The problem of backscatter, part 5 - A bit more on RFC 3464

Continuing on from my previous post about the format of Delivery Status Notifications, a DSN must be addressed to the return address from the transport envelope which accompanied the original message for which the DSN was generated. (For a message that arrived via SMTP, the envelope return address appears in the MAIL FROM command.)

The From field of the message header of the DSN should contain the address of a human who is responsible for maintaining the mail system at the Reporting MTA site, such as postmaster@. 

The envelope sender address of the DSN should be chosen to ensure that no delivery status reports will be issued in response to the DSN itself, and MUST be chosen so that DSNs will not generate mail loops.
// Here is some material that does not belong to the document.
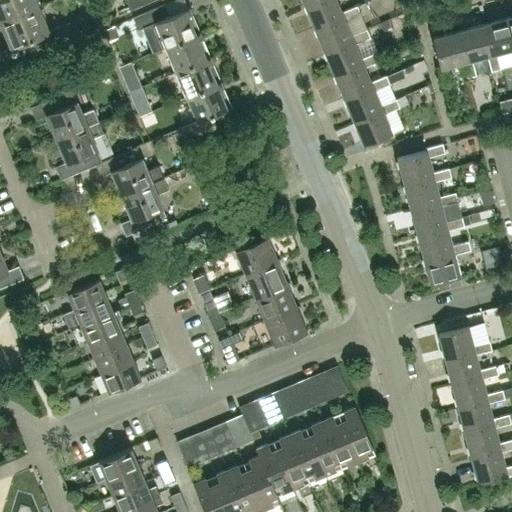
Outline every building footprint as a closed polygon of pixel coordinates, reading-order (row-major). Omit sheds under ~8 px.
[(0,0),(0,22),(37,7),(34,0),(0,0)] [(125,0),(129,10),(153,0),(125,0)] [(312,0),(304,3),(314,27),(342,15),(341,12),(335,0),(312,0)] [(314,27),(323,50),(352,38),(350,35),(344,20),(369,10),(366,1),(356,5),(341,12),(342,15),(314,27)] [(206,58),(198,38),(202,37),(200,31),(195,33),(187,14),(192,12),(189,7),(169,15),(164,5),(133,18),(138,29),(142,27),(152,52),(164,48),(175,73),(211,58),(210,56),(206,58)] [(47,30),(37,7),(0,22),(10,47),(36,36),(41,47),(67,36),(62,24),(47,30)] [(487,55),(491,70),(500,68),(496,52),(511,48),(511,40),(506,17),(482,24),(489,54),(487,55)] [(462,61),(467,77),(475,75),(471,59),(487,55),(489,54),(482,24),(457,30),(465,60),(462,61)] [(323,50),(333,73),(362,61),(360,58),(354,43),(369,37),(366,28),(350,35),(352,38),(323,50)] [(437,67),(442,83),(451,81),(447,65),(462,61),(465,60),(457,30),(432,37),(440,66),(437,67)] [(333,73),(343,96),(371,84),(370,81),(364,67),(379,60),(376,52),(360,58),(362,61),(333,73)] [(216,83),(208,63),(212,61),(211,58),(175,73),(185,97),(221,82),(220,81),(216,83)] [(141,86),(131,62),(119,67),(129,92),(141,86)] [(343,96),(353,120),(381,108),(380,105),(374,90),(389,83),(385,75),(370,81),(371,84),(343,96)] [(210,115),(231,107),(230,105),(226,107),(218,88),(222,86),(221,82),(185,97),(195,121),(179,127),(185,140),(215,127),(210,115)] [(152,111),(141,86),(129,92),(139,116),(152,111)] [(98,121),(93,109),(81,113),(71,90),(30,107),(35,120),(46,115),(56,138),(98,121)] [(353,120),(363,144),(391,132),(383,113),(399,107),(395,98),(380,105),(381,108),(353,120)] [(101,160),(92,138),(103,133),(98,121),(56,138),(66,162),(55,166),(60,179),(96,164),(101,160)] [(170,134),(184,167),(194,163),(180,130),(170,134)] [(432,172),(428,156),(444,152),(442,143),(424,148),(425,150),(396,158),(403,183),(433,175),(432,172)] [(163,177),(158,165),(146,169),(136,146),(101,160),(96,164),(100,175),(111,171),(121,194),(163,177)] [(439,196),(435,181),(450,177),(448,168),(432,172),(433,175),(403,183),(409,207),(439,199),(439,196)] [(166,218),(156,194),(168,189),(163,177),(121,194),(131,217),(119,222),(125,235),(166,218)] [(489,184),(478,187),(483,205),(494,202),(489,184)] [(445,220),(441,205),(457,201),(454,192),(439,196),(439,199),(409,207),(416,232),(446,224),(445,220)] [(451,245),(447,230),(463,225),(461,216),(445,220),(446,224),(416,232),(422,256),(452,248),(451,245)] [(276,259),(266,235),(234,249),(244,273),(276,259)] [(459,273),(454,254),(469,250),(467,241),(451,245),(452,248),(422,256),(429,281),(436,279),(446,277),(448,276),(459,273)] [(0,287),(23,278),(18,265),(7,270),(0,252),(0,287)] [(286,282),(276,259),(244,273),(254,296),(286,282)] [(128,277),(123,267),(115,270),(119,281),(128,277)] [(459,273),(448,276),(450,286),(461,284),(459,273)] [(207,288),(201,274),(191,278),(197,293),(207,288)] [(104,293),(97,276),(64,290),(72,307),(104,293)] [(446,277),(436,279),(439,288),(449,286),(446,277)] [(296,306),(286,282),(254,296),(264,320),(296,306)] [(137,300),(132,289),(124,292),(128,303),(137,300)] [(64,311),(71,327),(79,324),(111,310),(104,293),(72,307),(64,311)] [(217,311),(211,297),(201,301),(207,315),(217,311)] [(141,310),(137,300),(128,303),(133,314),(141,310)] [(306,330),(296,306),(264,320),(274,344),(306,330)] [(79,324),(71,327),(78,343),(85,340),(118,326),(111,310),(79,324)] [(223,325),(217,311),(207,315),(213,329),(223,325)] [(150,332),(146,321),(137,325),(142,335),(150,332)] [(125,342),(118,326),(85,340),(92,356),(125,342)] [(438,334),(444,359),(474,351),(475,354),(491,350),(490,347),(489,341),(473,345),(467,326),(438,334)] [(239,358),(232,343),(242,339),(238,330),(217,339),(227,363),(239,358)] [(155,343),(150,332),(142,335),(146,346),(155,343)] [(132,359),(125,342),(92,356),(99,373),(132,359)] [(444,359),(451,383),(480,376),(481,378),(497,374),(495,365),(479,369),(475,354),(474,351),(444,359)] [(164,364),(160,353),(151,357),(156,368),(164,364)] [(139,376),(132,359),(99,373),(107,390),(139,376)] [(324,399),(313,373),(303,378),(313,403),(324,399)] [(451,383),(457,408),(487,400),(488,403),(511,396),(511,386),(485,394),(481,378),(480,376),(451,383)] [(313,403),(303,378),(292,382),(303,408),(313,403)] [(346,390),(342,380),(331,385),(335,394),(346,390)] [(457,408),(464,432),(493,424),(494,427),(511,422),(511,412),(492,418),(488,403),(487,400),(457,408)] [(259,427),(248,401),(237,405),(241,412),(248,431),(259,427)] [(291,413),(287,403),(276,408),(280,417),(291,413)] [(374,452),(354,405),(337,412),(357,459),(374,452)] [(280,417),(276,408),(265,412),(269,422),(280,417)] [(252,439),(248,431),(241,412),(229,417),(241,443),(252,439)] [(357,459),(337,412),(320,419),(341,466),(357,459)] [(341,466),(320,419),(304,426),(324,473),(341,466)] [(464,432),(470,456),(500,449),(500,451),(511,448),(511,438),(498,442),(494,427),(493,424),(464,432)] [(324,473),(304,426),(288,432),(308,480),(324,473)] [(308,480),(288,432),(271,439),(291,487),(308,480)] [(197,462),(186,435),(175,440),(186,466),(197,462)] [(160,447),(155,436),(146,440),(150,451),(160,447)] [(219,452),(230,448),(226,438),(215,443),(219,452)] [(291,487),(271,439),(255,446),(278,502),(279,502),(275,494),(291,487)] [(219,452),(215,443),(204,448),(208,457),(219,452)] [(136,463),(129,446),(90,463),(97,480),(104,477),(136,463)] [(278,502),(255,446),(254,447),(257,455),(242,462),(262,509),(278,502)] [(470,456),(476,481),(506,473),(506,477),(511,475),(511,464),(505,467),(500,451),(500,449),(470,456)] [(169,469),(165,458),(156,462),(160,473),(169,469)] [(255,511),(262,509),(242,462),(225,469),(243,511),(255,511)] [(111,493),(143,480),(136,463),(104,477),(111,493)] [(174,480),(171,473),(169,469),(160,473),(164,485),(174,480)] [(243,511),(225,469),(209,476),(224,511),(243,511)] [(224,511),(209,476),(192,483),(204,511),(224,511)] [(118,510),(158,493),(155,485),(147,488),(143,480),(111,493),(118,510)] [(183,502),(179,491),(169,495),(173,506),(183,502)] [(157,511),(154,505),(162,502),(158,493),(118,510),(118,511),(157,511)] [(187,511),(183,502),(173,506),(175,511),(187,511)]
Whenever an SMTP transaction is used to send a DSN, the MAIL FROM command MUST use a NULL return address, i.e., "MAIL FROM:<>".

The message/delivery-status content-type

The message/delivery-status content-type is defined as follows:

MIME type name message
MIME type sub-name delivery-status
Optional parameters None
Encoding considerations "7bit" encoding is sufficient and must be used to maintain readability when viewed by non-MIME mail readers.
Security considerations Discussed in section 4 of RFC 3464

The message/delivery-status report type for use in the multipart/report is "delivery-status".

The body of a message/delivery-status consists of one or more "fields" formatted according to the ABNF of RFC 822 header "fields" (see [RFC822]).  The per-message fields appear first, followed by a blank line.  Following the per-message fields are one or more groups of per-recipient fields.  Each group of per-recipient fields is preceded by a blank line.  Using the ABNF of RFC 822, the syntax of the message/delivery-status content is as follows:

           delivery-status-content =  per-message-fields 1* ( CRLF per-recipient-fields )

At this point, I'm going to end the summary of the proper format of an NDR.  If you're any more interested in it, read the RFC.  After having seen a lot NDR messages, it seems to me that mail operators treat the RFC a lot like the Pirates Code from Pirates of the Caribbean - they're not really rules, they're more like guidelines.